The changes do not take effect on the server until these steps are completed.
HSM Connection Metadata
HSM Connection details include all parameters given in the Field Descriptions table above, plus the following read-only metadata:
| Name | Description |
|---|---|
| ID | Universally Unique Identifier of this HSM Connection. |
| Created At | Date and time this HSM Connection was created. |
| Updated At | Date and time this HSM Connection was last updated. |
Deleting an HSM Connection
To delete an HSM Connection, follow these steps:
- From the Sidebar, click Authentication > HSM.
- Click the row of the HSM Connection you want to delete.
- Click the Delete button above the HSM Connection details.
- You will be asked to confirm the deletion. Click Delete.
USP Manager prevents deletion of an HSM Connection if it is currently referenced by another Configuration Item.
Additionally, if the HSM Connection is used by a USP Server instance, the updated configuration must be manually applied. To apply the changes:
- Navigate to Monitoring > Status.
- Click the Name of the associated USP Server instance.
- Go to the Configuration tab.
- Review the pending changes in the Candidate Configuration - Preview section.

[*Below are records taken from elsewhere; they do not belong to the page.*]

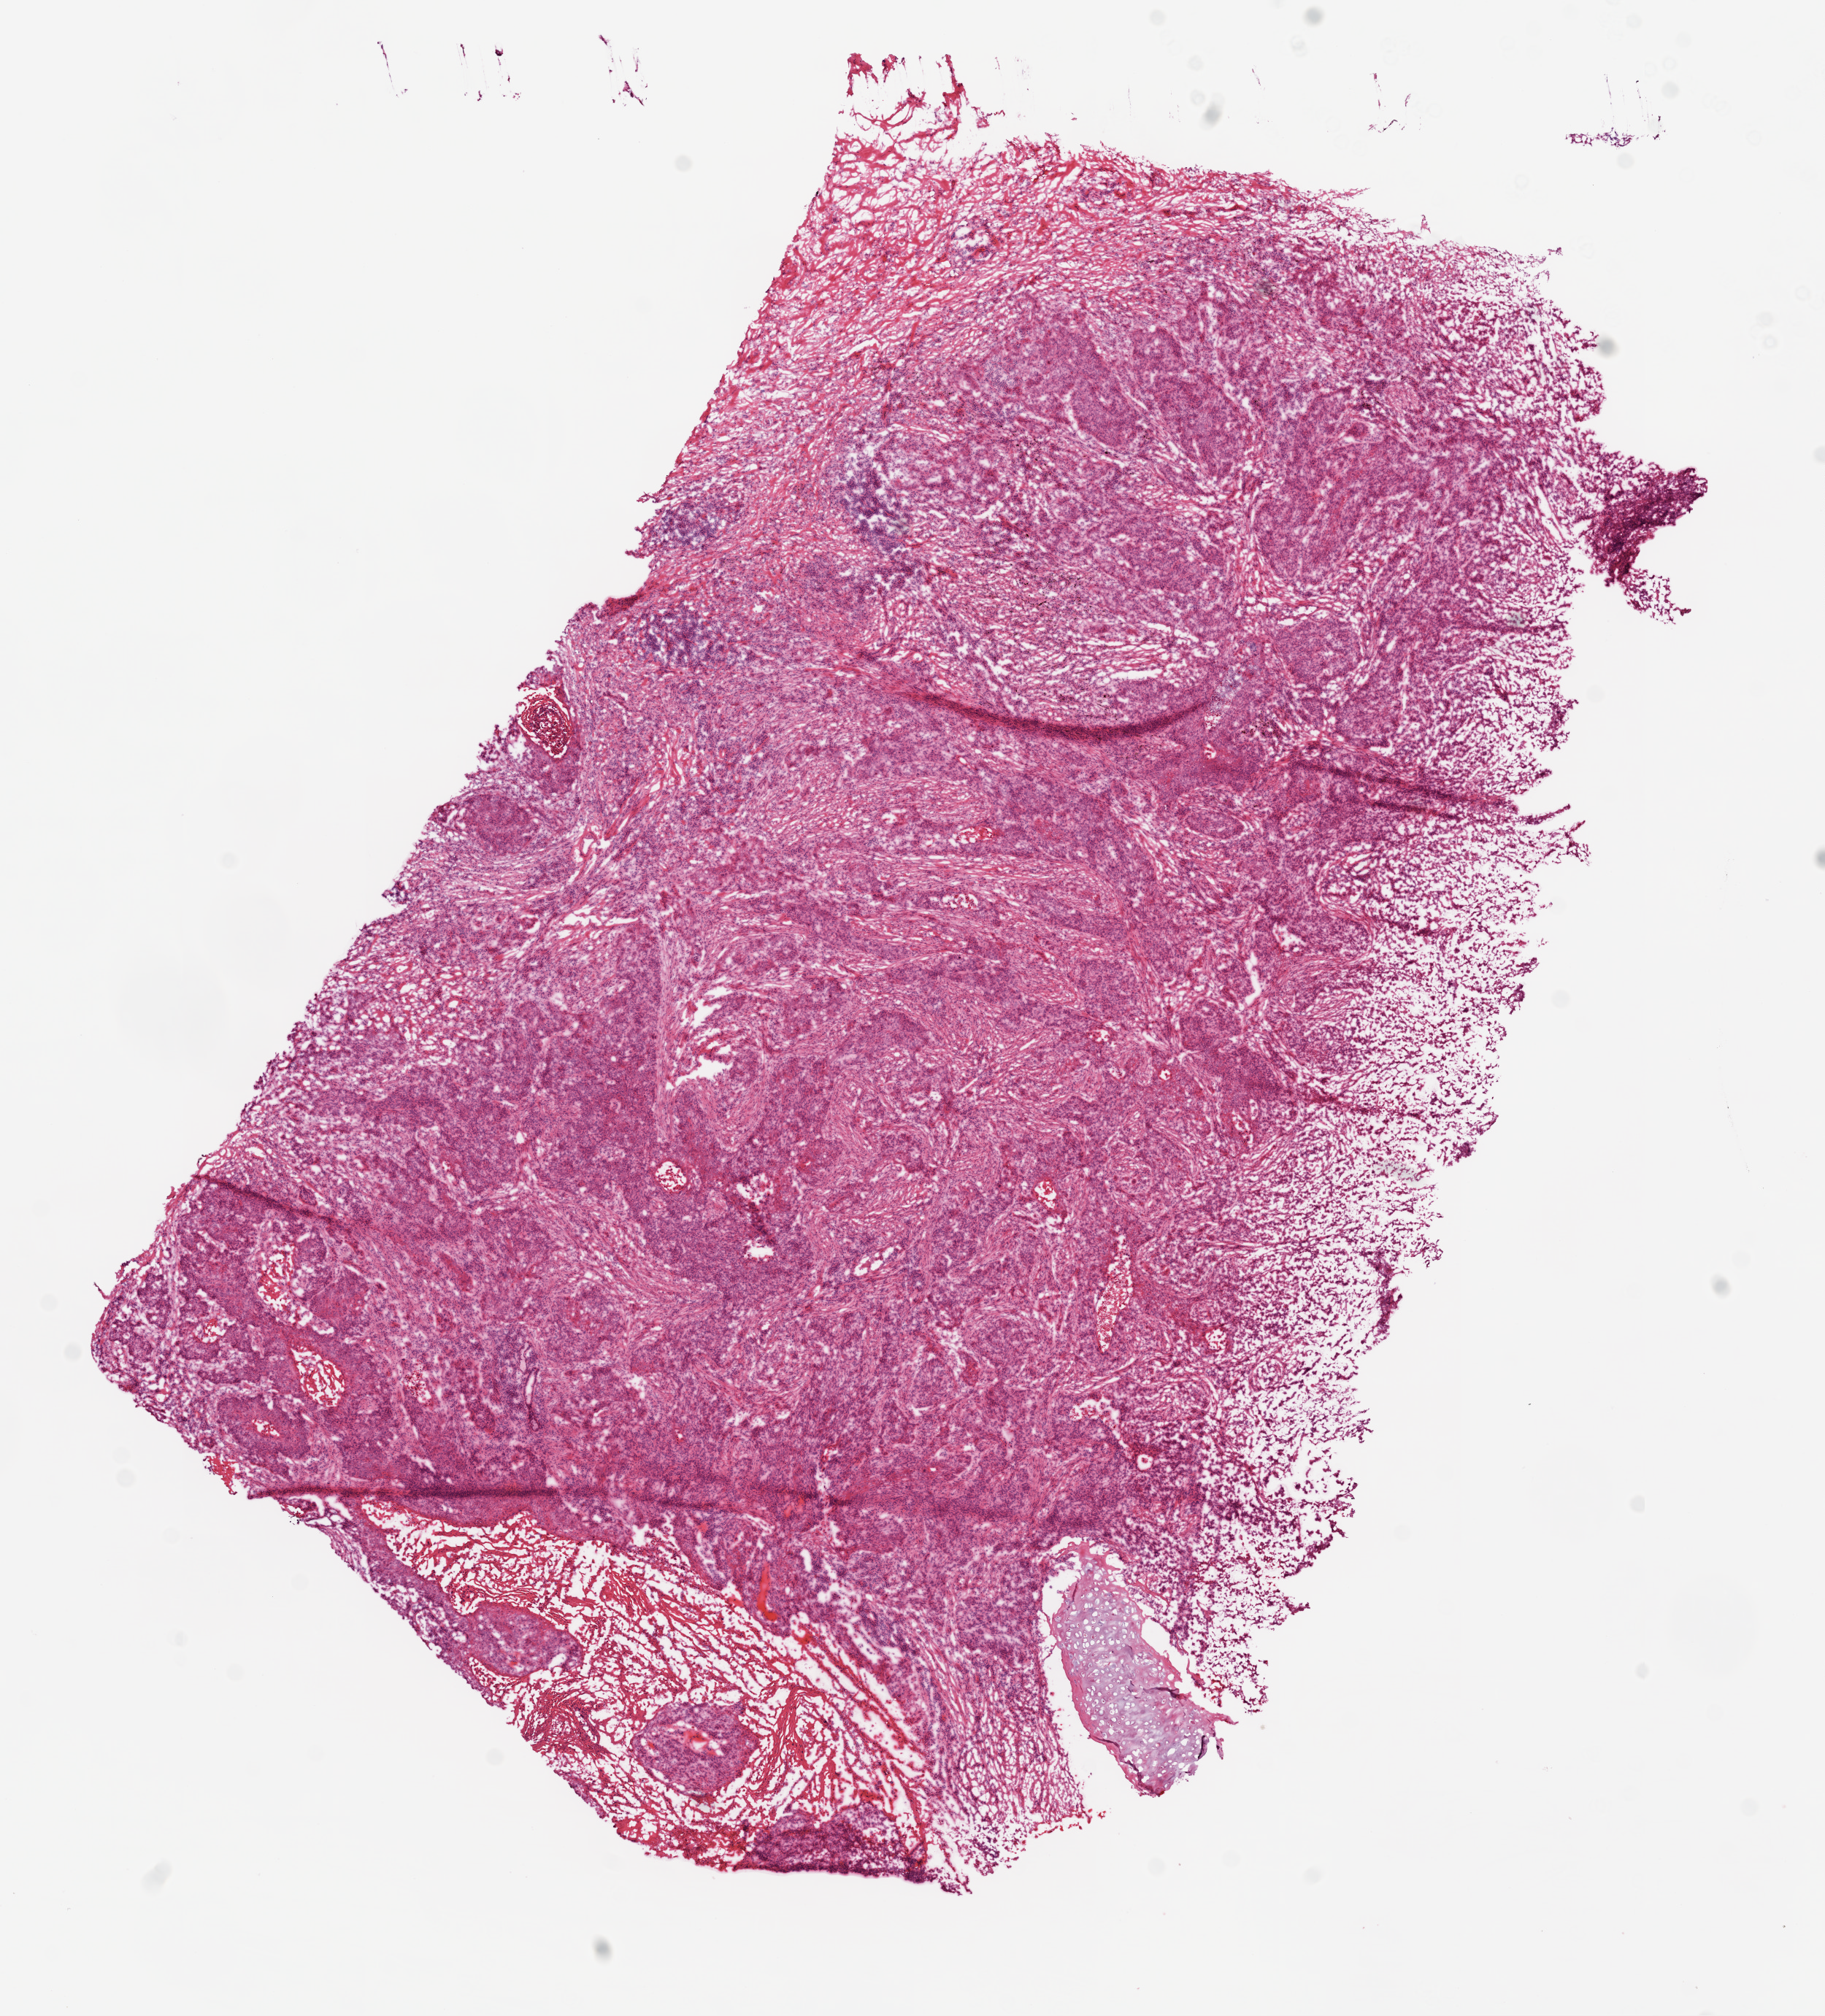
Digitized H&E-stained tissue section (whole slide) — low-resolution overview of the scanned area, about 10.0 x 11.1 mm (from a 20x scan), frozen section from the top of the tissue portion, primary tumour sample from the lung. Patient: male, age at initial diagnosis 75 years. Slide review estimates, as recorded: tumour cells 75%, tumour nuclei 65%, normal cells 0%, stromal cells 20%, necrosis 5%. Infiltration values recorded for this section: lymphocyte infiltration 20%, monocyte infiltration 1%, neutrophil infiltration 5%.
Laterality: left. Diagnosis: Squamous cell carcinoma, NOS (lower lobe, lung). AJCC pathologic stage: IB. TNM: T2 N0 M0.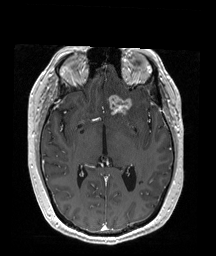
Brain MRI from a brain-tumour surgery series, one axial slice; position 102 of 192 along the scan axis; T1-weighted post-contrast; 1 mm slice thickness; 216 × 256 image matrix, field of view 211 × 250 mm. From the clinical record (not read from this slice): histopathology: Oligodendroglioma; WHO grade: 2; IDH mutation: yes.
Outlined on this slice (expert manual segmentation):
- tumour: bounding box <107,95,132,117> (left, top, right, bottom; pixels)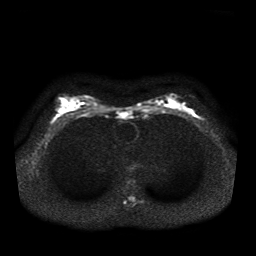
Breast MRI, one axial slice; slice 23 of 41 in the series (ordered by position); diffusion-weighted series; image 2 of 4 stored at this slice position (different b-values; order by instance number); 1.5 T; 5 mm slice thickness; 256 × 256 image matrix, field of view 330 × 330 mm. Female patient.
Outlined on this slice (manually delineated by an expert):
- tumour on diffusion-weighted imaging: bounding box (x1, y1, x2, y2) in pixels: (187, 110, 192, 113)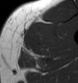
MRI of an extremity soft-tissue mass, one axial slice. Position 32 of 43 along the scan axis. MR volume resampled by the dataset authors to the PET/CT grid (not the native acquisition matrix). 3.27 mm slice thickness. 78 × 83 image matrix, field of view 76 × 81 mm. Male patient. Case-level facts recorded for this patient, not image findings: histological type: pleiomorphic leiomyosarcoma; grade: high; site of the primary tumour: left thigh.
Structures marked on this image (expert contour drawn on MRI and transferred to this co-registered scan by the dataset authors):
- gross tumour volume including surrounding oedema: bounding box [x1, y1, x2, y2] px = [20, 26, 44, 57]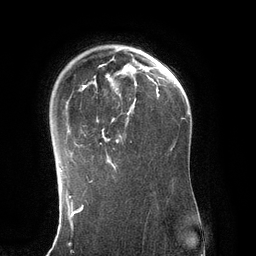
Breast MRI (dynamic contrast-enhanced), one axial slice. Position 91 of 134 along the scan axis. Cropped to one breast. Dynamic contrast-enhanced series, time point 2 of 6 at this slice position (early post-contrast). 3 T. TE 2.8 ms, TR 6.9 ms. 1.2 mm slice thickness. 256 × 256 image matrix, field of view 190 × 190 mm. Female patient.
Structures marked on this image (semi-automatic segmentation, software-assisted and operator-edited):
- enhancing-tissue mask used for the functional tumour volume (all voxels passing the contrast-enhancement thresholds inside the analysis volume; usually the tumour): bounding box (x1, y1, x2, y2) in pixels: (59, 48, 141, 171)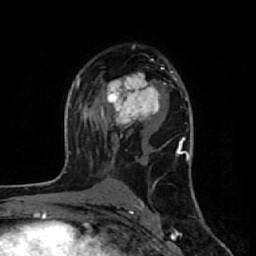
Breast MRI (dynamic contrast-enhanced), one axial slice. Position 37 of 64 along the scan axis. Cropped to one breast. Dynamic contrast-enhanced series, time point 2 of 7 at this slice position (early post-contrast). 1.5 T. TE 2.6 ms, TR 6.1 ms. 2.5 mm slice thickness. 256 × 256 image matrix, field of view 150 × 150 mm. Female patient.
Annotated regions visible in this slice (semi-automatic segmentation, software-assisted and operator-edited):
- enhancing-tissue mask used for the functional tumour volume (all voxels passing the contrast-enhancement thresholds inside the analysis volume; usually the tumour): bounding box <100,67,167,128> (left, top, right, bottom; pixels)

- If the changes are correct, click Push Configuration.
The changes do not take effect on the server until this step is completed.
Managing an HSM Connection
Once an HSM Connection has been configured and assigned to a Proxy Server, administrators can monitor and validate its operation
Managing an HSM Connection involves two primary tasks:
- Testing the HSM Connection to verify communication between the USP Server and the HSM.
- Validating credential availability to confirm that TLS Certificates and Private Keys stored in the HSM are correctly detected and accessible.
Both actions are performed in the HSM Connection tab in the Status section.